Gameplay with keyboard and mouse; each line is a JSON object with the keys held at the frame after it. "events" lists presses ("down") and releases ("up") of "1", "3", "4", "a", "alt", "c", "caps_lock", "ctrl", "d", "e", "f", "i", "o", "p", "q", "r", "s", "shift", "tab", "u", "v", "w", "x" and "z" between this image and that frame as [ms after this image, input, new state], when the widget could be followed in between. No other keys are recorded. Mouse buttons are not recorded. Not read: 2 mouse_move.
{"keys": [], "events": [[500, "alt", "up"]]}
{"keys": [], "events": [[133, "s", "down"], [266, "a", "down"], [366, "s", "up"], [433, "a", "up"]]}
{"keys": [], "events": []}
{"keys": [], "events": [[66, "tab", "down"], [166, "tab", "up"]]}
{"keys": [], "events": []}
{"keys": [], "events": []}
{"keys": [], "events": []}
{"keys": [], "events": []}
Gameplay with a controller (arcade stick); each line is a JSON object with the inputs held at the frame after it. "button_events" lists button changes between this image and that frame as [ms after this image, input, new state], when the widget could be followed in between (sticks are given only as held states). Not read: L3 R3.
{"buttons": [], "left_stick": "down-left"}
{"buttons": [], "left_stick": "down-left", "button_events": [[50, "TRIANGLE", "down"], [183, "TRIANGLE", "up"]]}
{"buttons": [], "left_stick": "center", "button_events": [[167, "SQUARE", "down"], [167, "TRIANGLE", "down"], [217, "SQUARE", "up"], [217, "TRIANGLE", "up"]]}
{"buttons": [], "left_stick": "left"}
□ □ □ □ □
Required action: Your response must repeat the entries above exactly, in full.

Exercise solution:
Gameplay with keyboard and mouse; each line is a JSON object with the keys held at the frame after it. "events" lists presses ("down") and releases ("up") of "1", "3", "4", "a", "alt", "c", "caps_lock", "ctrl", "d", "e", "f", "i", "o", "p", "q", "r", "s", "shift", "tab", "u", "v", "w", "x" and "z" between this image and that frame as [ms after this image, input, new state], when the widget could be followed in between. No other keys are recorded. Mouse buttons are not recorded. Not read: 2 mouse_move.
{"keys": [], "events": [[500, "alt", "up"]]}
{"keys": [], "events": [[133, "s", "down"], [266, "a", "down"], [366, "s", "up"], [433, "a", "up"]]}
{"keys": [], "events": []}
{"keys": [], "events": [[66, "tab", "down"], [166, "tab", "up"]]}
{"keys": [], "events": []}
{"keys": [], "events": []}
{"keys": [], "events": []}
{"keys": [], "events": []}
Gameplay with a controller (arcade stick); each line is a JSON object with the inputs held at the frame after it. "button_events" lists button changes between this image and that frame as [ms after this image, input, new state], when the widget could be followed in between (sticks are given only as held states). Not read: L3 R3.
{"buttons": [], "left_stick": "down-left"}
{"buttons": [], "left_stick": "down-left", "button_events": [[50, "TRIANGLE", "down"], [183, "TRIANGLE", "up"]]}
{"buttons": [], "left_stick": "center", "button_events": [[167, "SQUARE", "down"], [167, "TRIANGLE", "down"], [217, "SQUARE", "up"], [217, "TRIANGLE", "up"]]}
{"buttons": [], "left_stick": "left"}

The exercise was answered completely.